Required task a » Print everything in the passage about the police force from "EDITORS NOTE - The" down to "is today (2020).", without changing a word.

Later in the year Constable Williams witnessed a road traffic accident leading to both parties being charged with the attendant traffic offences. The matter was reported by the RG&CD on Monday, August 9, 1948
“While driving a car, the defendant was involved in an accident with Sinclair Dinsmore Wilkinson, who was riding an auto-cycle. The accident occurred at the junction of Church Street and Burnaby Street on July 9th.
“Constable Williams testified that Wilkinson was riding west down Church Street, and Wainwright was about to make a right turn into Burnaby Street. Wainwright, said the witness, “cut the corner.”
“Wainwright was represented by Mr. E.T. Richards, who cross-examined Constable Williams and elicited the fact Wilkinson did not have a licence to drive an autocycle.
“The next case was a charge against Wilkinson of riding an autocycle without a valid driver’s licence. He pleaded guilty and was fined £5.”
EDITORS NOTE - The above photograph appeared in our ExPo "Who, Where and When" column. CLICK HERE to view the article
Speculatively, the above photo may have been a visiting HMI inspection of the force. Date unknown but the old police station (including the central magistrates’ police court) on upper Parliament Street was demolished in circa 1978/79 in order to make way for the new Government Administration building as it is today (2020).
The military officer in white dress may be S.N.O.W.I. (Senior Naval Officer West Indies) then stationed at HMS Malabar. The khaki uniform worn by the police commissioner suggests a time perhaps in the late 1950’s or very early 1960’s.
This could be 1957 when a visiting HMI inspected the force under Commissioner Henderson.
“Commended for powers of observation which resulted in the arrest of a longshoreman for larceny of goods from the Docks”
On July 1, 1962 Charles was posted to Operations and whilst there he completed a Sergeants Refresher Course between the dates July 23, 1962 – August 04, 1962.

Required task b » Output everything in the records from the line containing "class: Magnoliopsida" down to the end of the records, copied precisely.

Excerpted data »
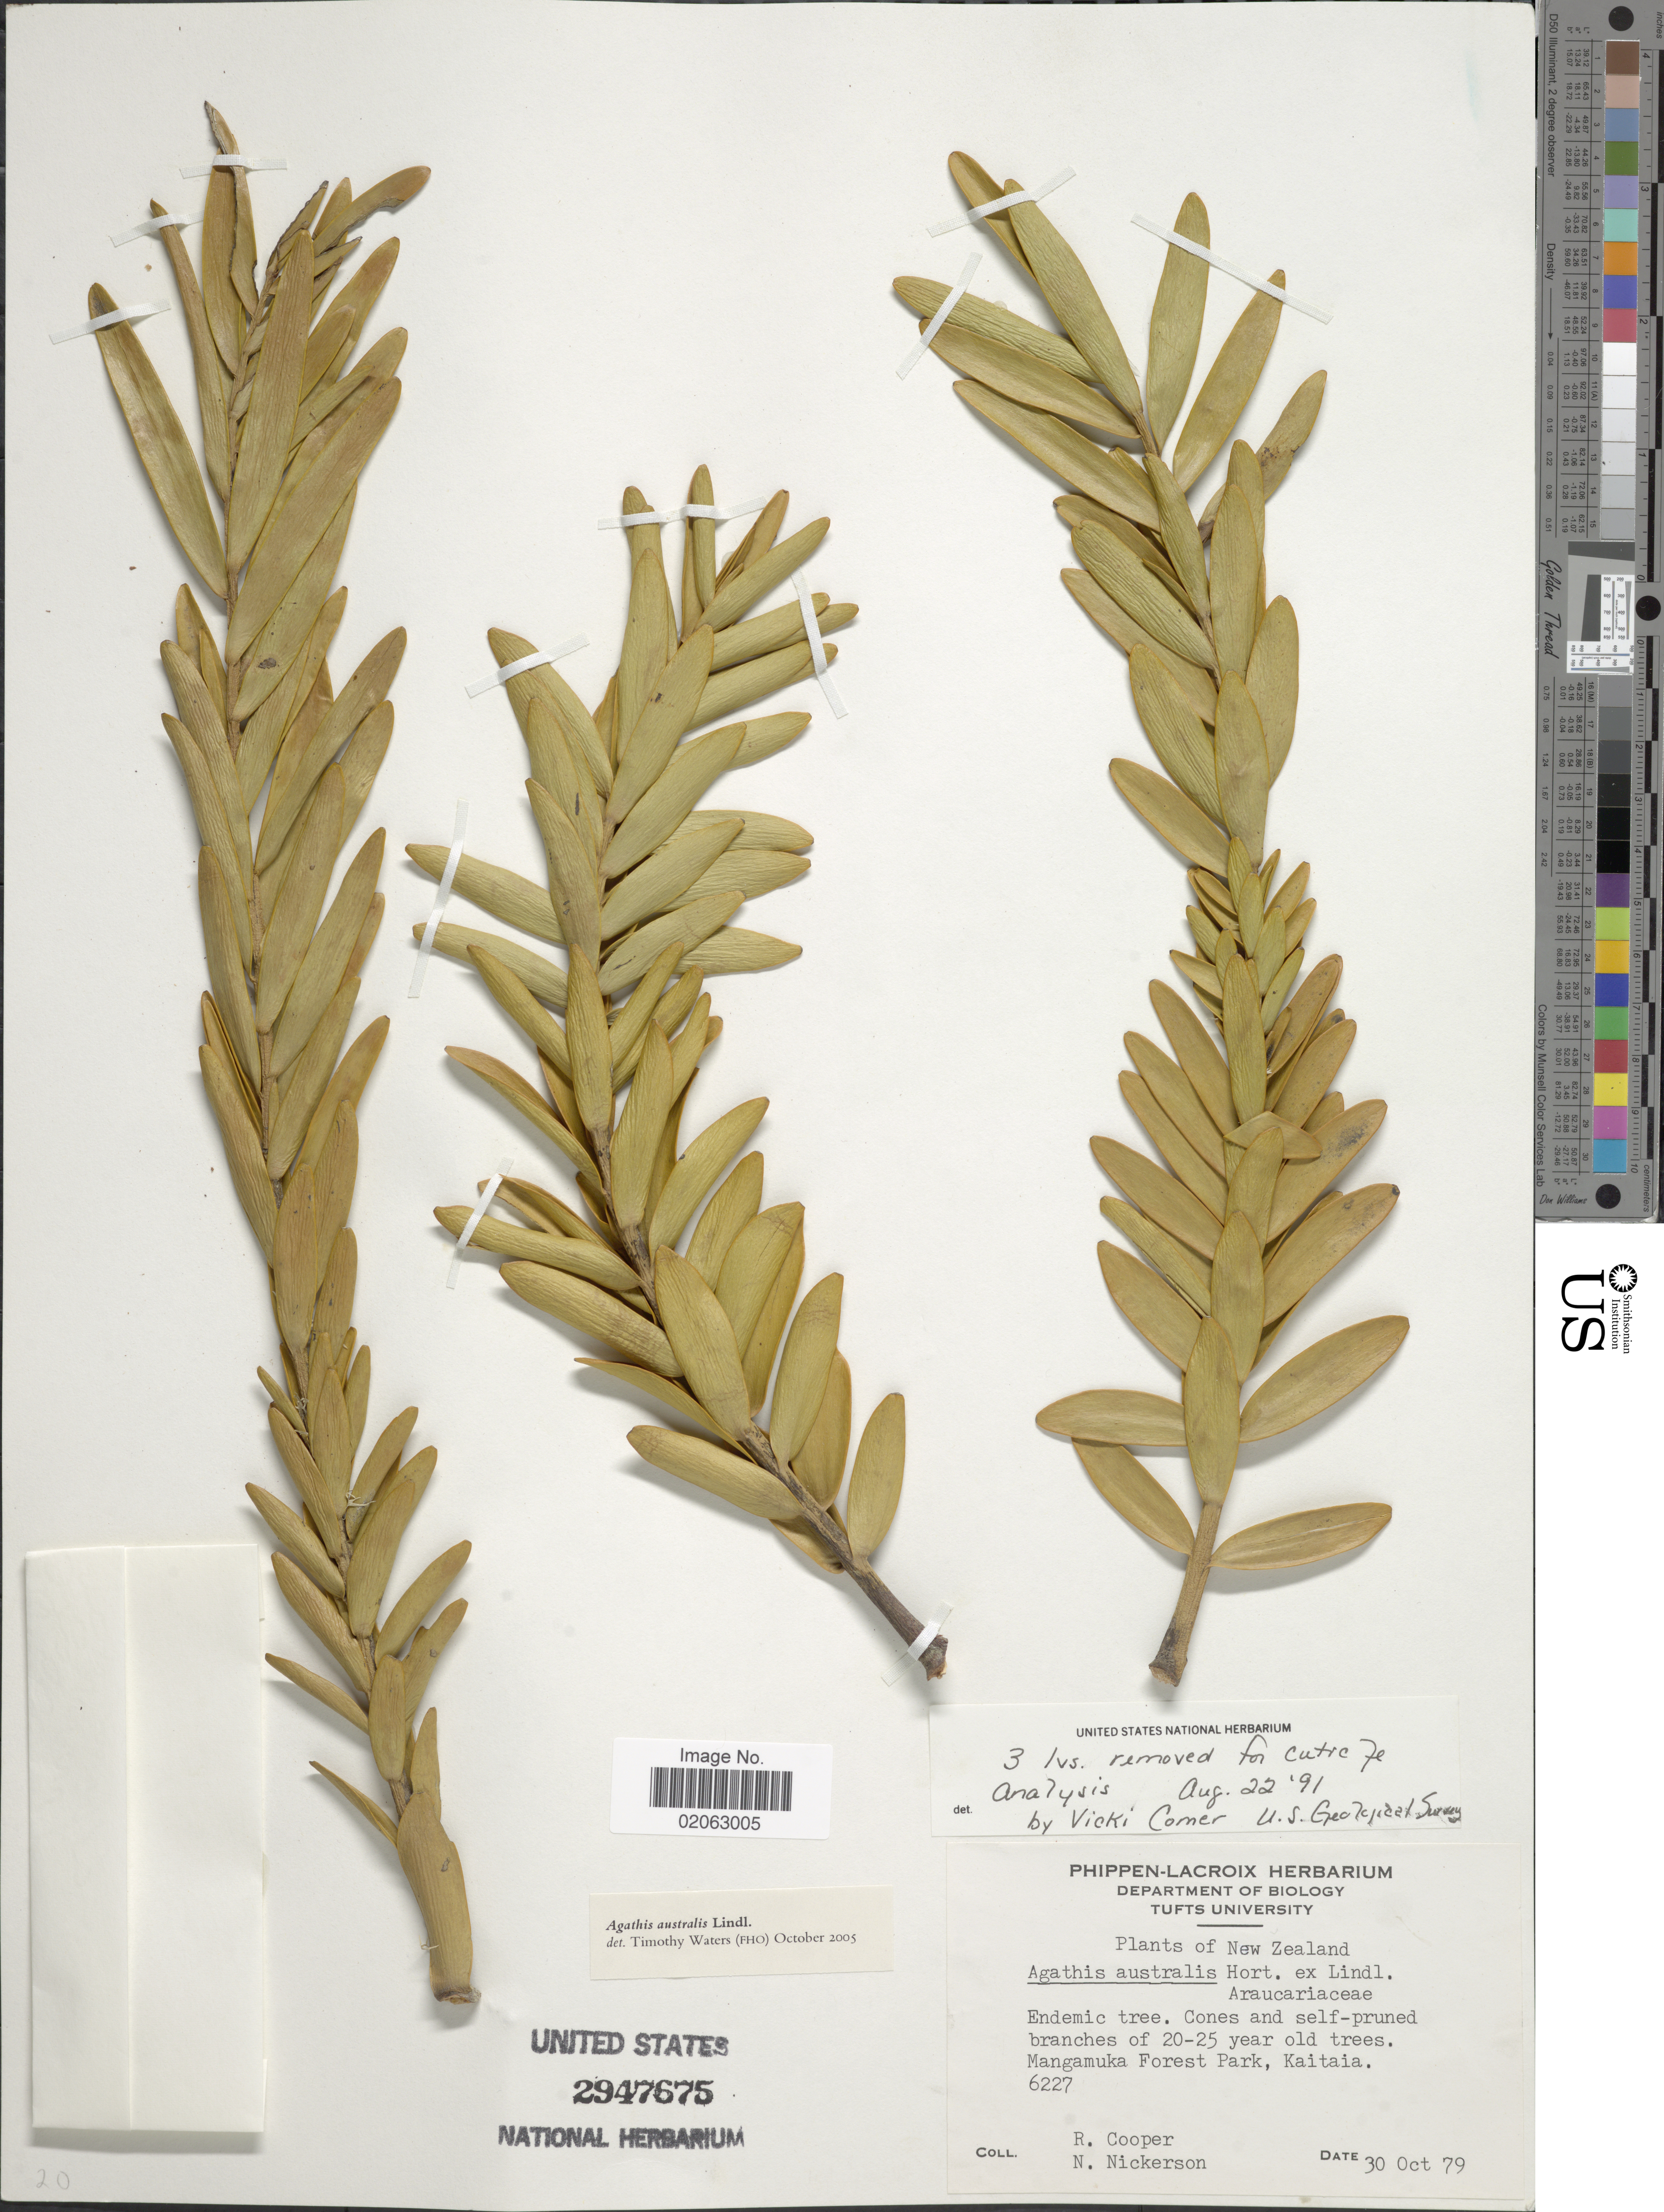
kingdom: Plantae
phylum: Tracheophyta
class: Pinopsida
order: Pinales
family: Araucariaceae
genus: Agathis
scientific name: Agathis australis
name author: (D. Don) Lindl.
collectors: R. Cooper & N. Nickerson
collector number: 6227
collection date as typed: Transcribed d/m/y: 30/10/79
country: New Zealand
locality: Mangamuka Forest Park, Kaitaia.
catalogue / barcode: US 2947675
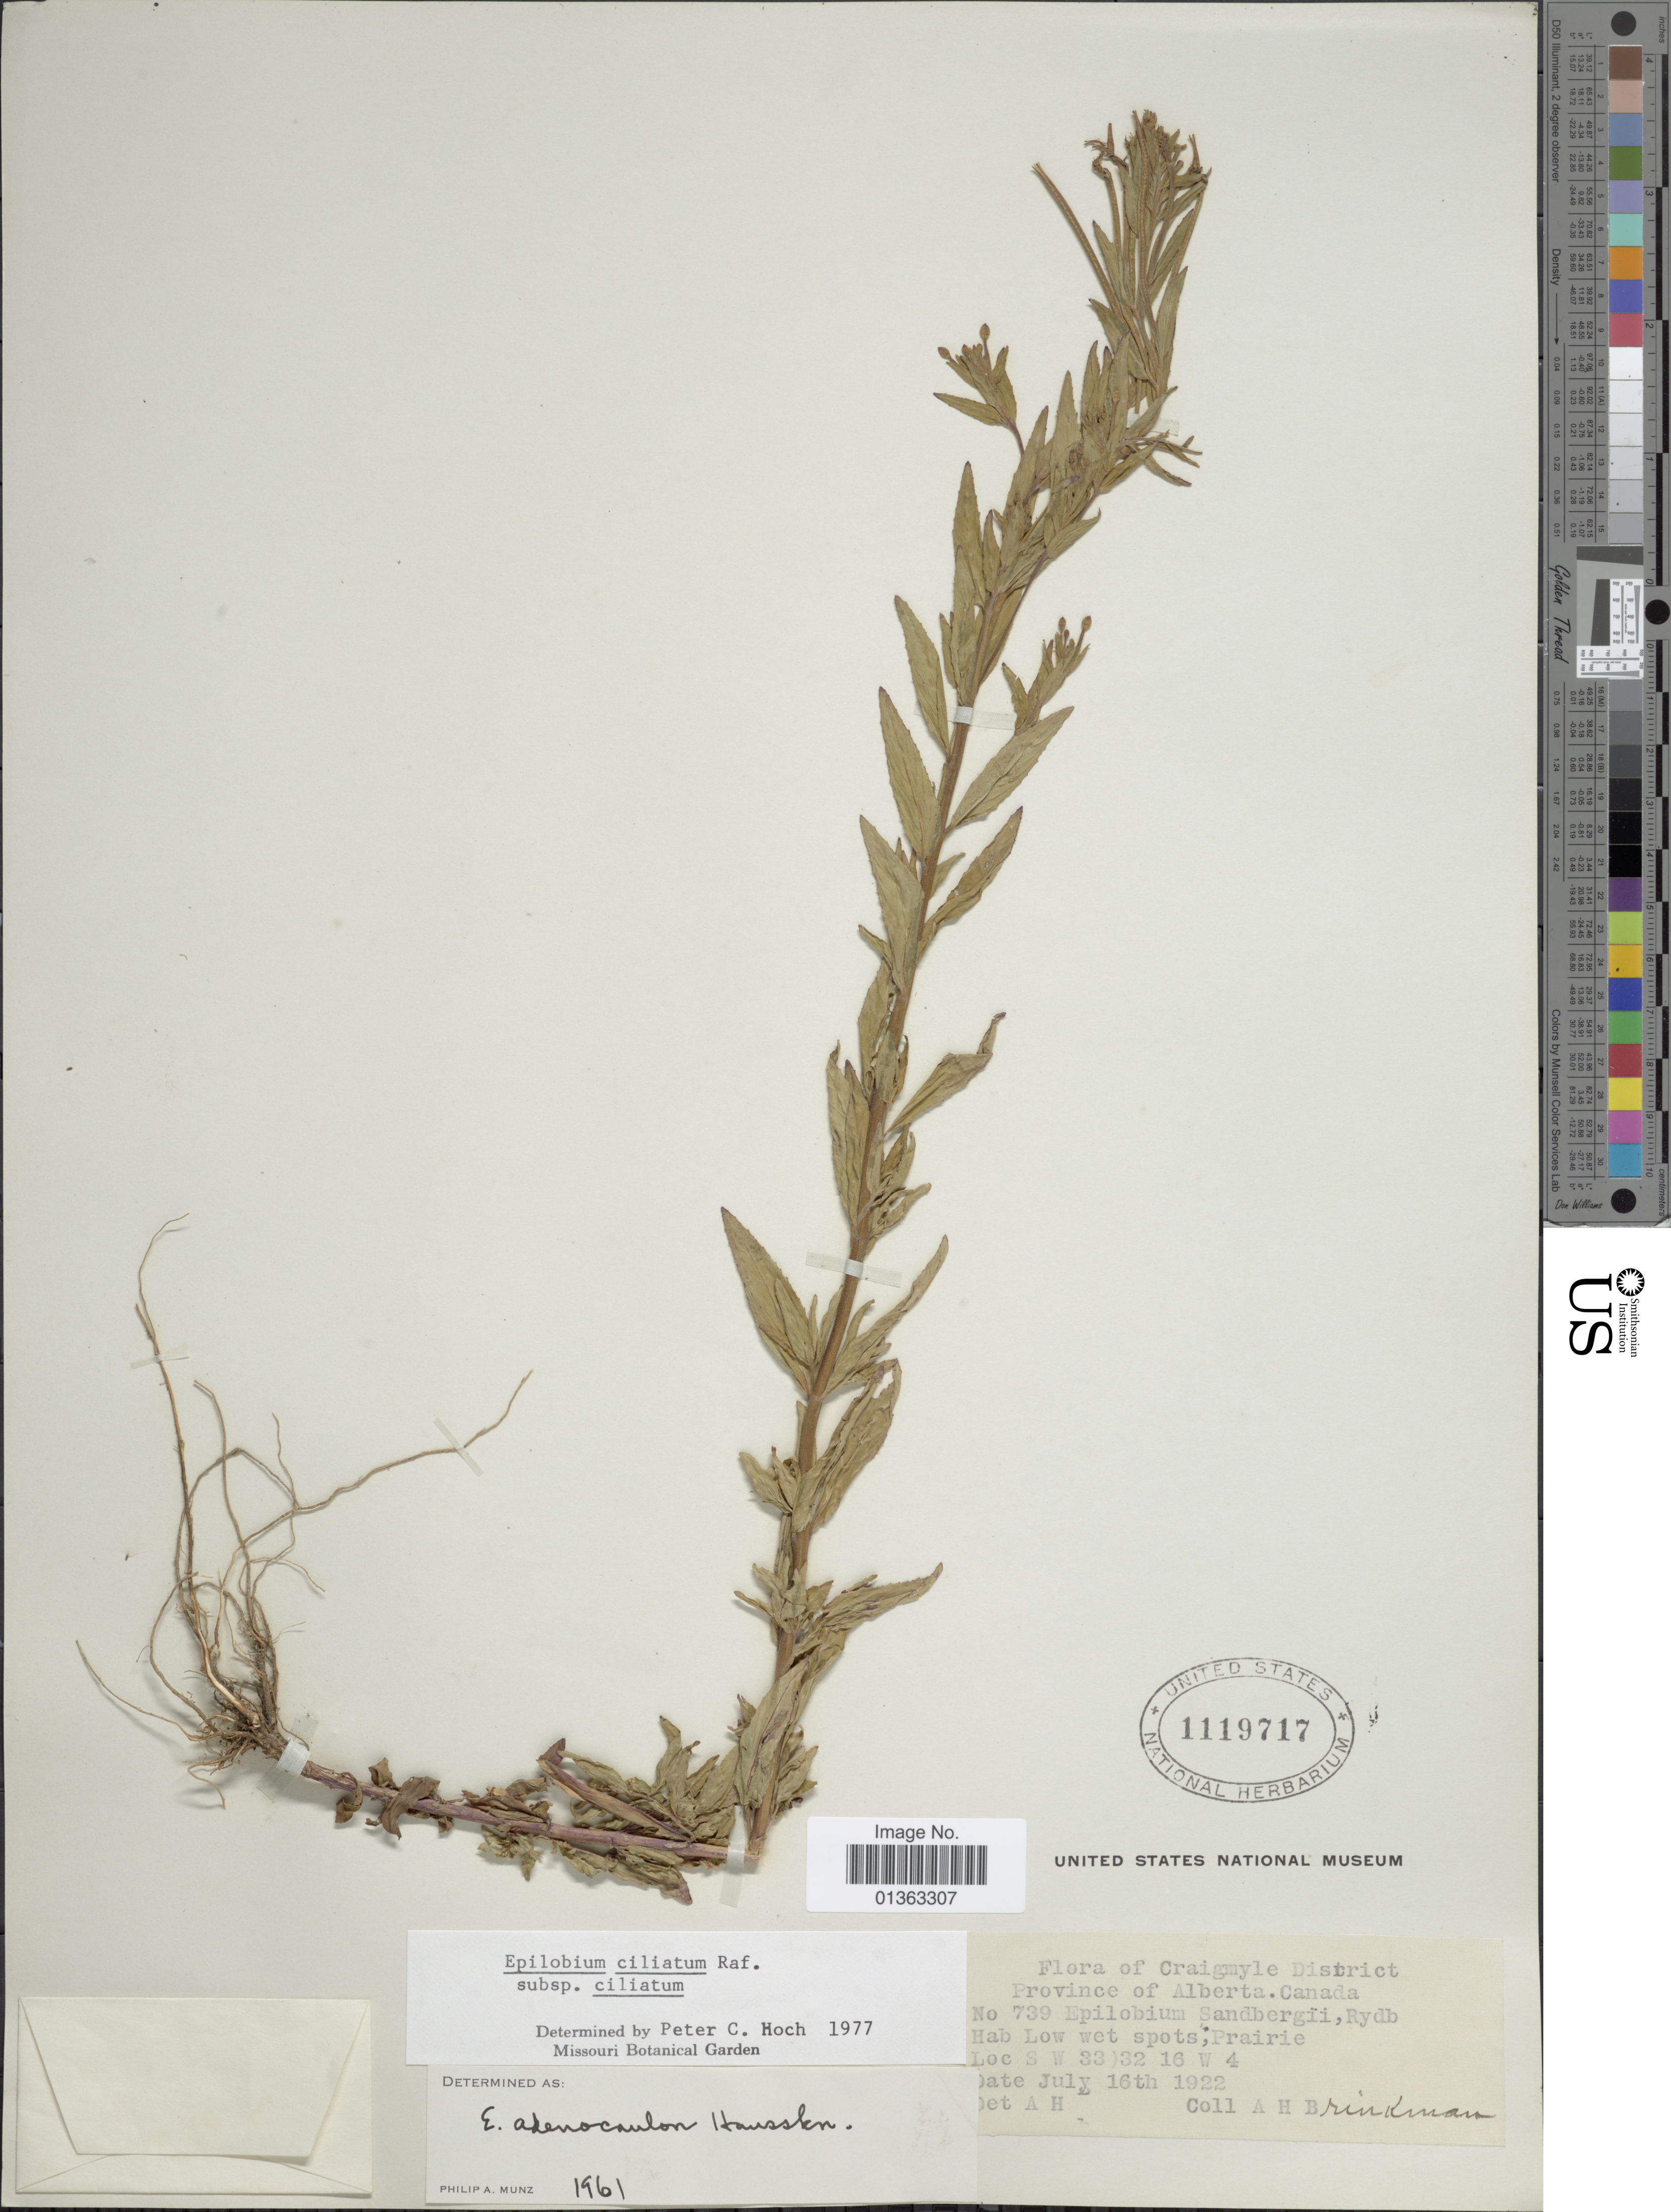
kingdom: Plantae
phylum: Tracheophyta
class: Magnoliopsida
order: Myrtales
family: Onagraceae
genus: Epilobium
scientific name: Epilobium ciliatum subsp. ciliatum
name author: Raf.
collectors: A. Brinkman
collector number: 739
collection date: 1922-07-16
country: Canada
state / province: Alberta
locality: Craigmyle District. S W 33 ) 32 16 W 4.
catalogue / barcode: US 1119717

Exercise solution a »
EDITORS NOTE - The above photograph appeared in our ExPo "Who, Where and When" column. CLICK HERE to view the article
Speculatively, the above photo may have been a visiting HMI inspection of the force. Date unknown but the old police station (including the central magistrates’ police court) on upper Parliament Street was demolished in circa 1978/79 in order to make way for the new Government Administration building as it is today (2020).

Exercise solution b »
class: Magnoliopsida
order: Myrtales
family: Onagraceae
genus: Epilobium
scientific name: Epilobium ciliatum subsp. ciliatum
name author: Raf.
collectors: A. Brinkman
collector number: 739
collection date: 1922-07-16
country: Canada
state / province: Alberta
locality: Craigmyle District. S W 33 ) 32 16 W 4.
catalogue / barcode: US 1119717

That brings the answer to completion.